Sararogha Fort is one of four in the Mehsud tribal region, where Baitullah Mehsud is based and has thousands of armed supporters. He is believed linked to al-Qaida.
While its loss is militarily significant, the bigger impact will be on the prestige of security forces, demonstrating the inability of Musharraf`s government to contain a growing Islamist insurgency ahead of parliamentary elections scheduled for Feb. 18.
Pakistan is reeling from a series of suicide attacks in which about 400 people have perished across the country.

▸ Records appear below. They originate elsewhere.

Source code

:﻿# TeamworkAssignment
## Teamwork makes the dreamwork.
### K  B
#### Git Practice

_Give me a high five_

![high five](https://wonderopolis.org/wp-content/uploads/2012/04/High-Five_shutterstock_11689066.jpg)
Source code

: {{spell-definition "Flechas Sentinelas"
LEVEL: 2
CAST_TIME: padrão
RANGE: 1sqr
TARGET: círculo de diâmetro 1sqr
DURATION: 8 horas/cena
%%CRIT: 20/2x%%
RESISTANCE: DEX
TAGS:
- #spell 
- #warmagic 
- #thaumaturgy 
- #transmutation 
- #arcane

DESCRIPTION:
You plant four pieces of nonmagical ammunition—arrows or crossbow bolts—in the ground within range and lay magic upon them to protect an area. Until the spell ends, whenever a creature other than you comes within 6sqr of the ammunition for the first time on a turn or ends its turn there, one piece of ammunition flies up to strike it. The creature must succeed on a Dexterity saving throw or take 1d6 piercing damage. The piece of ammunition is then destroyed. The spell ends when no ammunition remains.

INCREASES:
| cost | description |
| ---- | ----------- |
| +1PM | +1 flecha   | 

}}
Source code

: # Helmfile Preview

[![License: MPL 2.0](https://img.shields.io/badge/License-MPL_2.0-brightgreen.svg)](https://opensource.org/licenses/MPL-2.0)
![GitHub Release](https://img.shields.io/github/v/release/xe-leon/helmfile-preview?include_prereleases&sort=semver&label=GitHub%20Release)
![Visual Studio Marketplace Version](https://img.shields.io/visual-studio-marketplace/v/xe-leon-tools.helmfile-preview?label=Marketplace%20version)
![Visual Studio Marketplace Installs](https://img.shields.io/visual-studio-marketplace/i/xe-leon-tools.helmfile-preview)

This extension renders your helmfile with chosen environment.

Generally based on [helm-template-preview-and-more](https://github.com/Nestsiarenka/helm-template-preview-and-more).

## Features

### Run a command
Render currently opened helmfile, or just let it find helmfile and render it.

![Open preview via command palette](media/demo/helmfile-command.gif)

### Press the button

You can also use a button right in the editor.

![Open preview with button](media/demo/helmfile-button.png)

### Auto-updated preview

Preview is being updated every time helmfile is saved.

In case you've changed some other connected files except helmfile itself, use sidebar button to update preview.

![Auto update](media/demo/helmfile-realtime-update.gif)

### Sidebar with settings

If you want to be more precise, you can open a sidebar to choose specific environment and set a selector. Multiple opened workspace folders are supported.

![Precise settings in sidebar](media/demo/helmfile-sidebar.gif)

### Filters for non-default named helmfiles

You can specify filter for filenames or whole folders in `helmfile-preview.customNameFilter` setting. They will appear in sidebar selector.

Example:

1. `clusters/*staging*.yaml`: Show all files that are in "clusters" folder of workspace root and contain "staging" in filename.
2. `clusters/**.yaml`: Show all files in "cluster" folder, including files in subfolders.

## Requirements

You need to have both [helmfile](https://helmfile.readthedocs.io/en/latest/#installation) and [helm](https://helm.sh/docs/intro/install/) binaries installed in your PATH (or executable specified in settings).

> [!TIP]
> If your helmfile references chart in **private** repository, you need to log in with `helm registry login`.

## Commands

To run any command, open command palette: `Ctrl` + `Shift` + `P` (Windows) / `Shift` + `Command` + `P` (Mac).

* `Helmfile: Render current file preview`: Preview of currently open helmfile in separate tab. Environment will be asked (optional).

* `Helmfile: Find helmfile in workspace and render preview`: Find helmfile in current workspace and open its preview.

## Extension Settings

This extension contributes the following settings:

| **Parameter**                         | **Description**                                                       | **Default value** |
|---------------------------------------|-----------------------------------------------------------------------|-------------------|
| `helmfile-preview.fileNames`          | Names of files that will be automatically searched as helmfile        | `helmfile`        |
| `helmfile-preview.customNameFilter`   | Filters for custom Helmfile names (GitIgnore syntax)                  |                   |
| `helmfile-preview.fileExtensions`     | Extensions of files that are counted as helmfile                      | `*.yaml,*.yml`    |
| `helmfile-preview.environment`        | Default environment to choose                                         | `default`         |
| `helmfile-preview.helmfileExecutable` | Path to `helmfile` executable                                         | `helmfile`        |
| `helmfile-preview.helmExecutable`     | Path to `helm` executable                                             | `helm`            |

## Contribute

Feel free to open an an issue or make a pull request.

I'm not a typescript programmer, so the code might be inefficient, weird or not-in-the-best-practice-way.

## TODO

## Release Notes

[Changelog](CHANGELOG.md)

They include Bhutto, a former prime minister, who was killed on Dec. 27 in the garrison city of Rawalpindi.
Pakistan has deployed nearly 100,000 troops with heavy artillery and Cobra helicopter gunships to the border regions to try to block cross-border infiltration by Taliban militants fighting U.S. and NATO forces in Afghanistan.
But tactics in the past four years have vacillated between use of extreme force and appeasement. Pro-Taliban forces now appear capable of launching co-ordinated assaults inside Pakistan`s border regions as they do in the volatile south and east of Afghanistan.
A U.S. intelligence estimate last year said a government peace pact with Taliban militants that was hatched in 2006 but collapsed less than a year later had allowed al-Qaida to regroup in Pakistan`s tribal belt, a possible hiding place of Osama bin Laden and his top deputy, Ayman al-Zawahri.
Opposition leaders were quick to blame Musharraf for the deteriorating security situation in the country.
`Musharraf is the root cause of all problems,` said Nawaz Sharif, a leading opposition politician and former prime minister who was overthrown by Musharraf in 1999.
Meanwhile, Bhutto`s political party said it sent a letter to the United Nations asking it to form a committee to investigate her Dec. 27 assassination. The party says it does not trust Musharraf`s government to competently probe the killing.
It is unlikely the United Nations will consider the request because it did not come from the government, which has said it will not seek the help of the world body.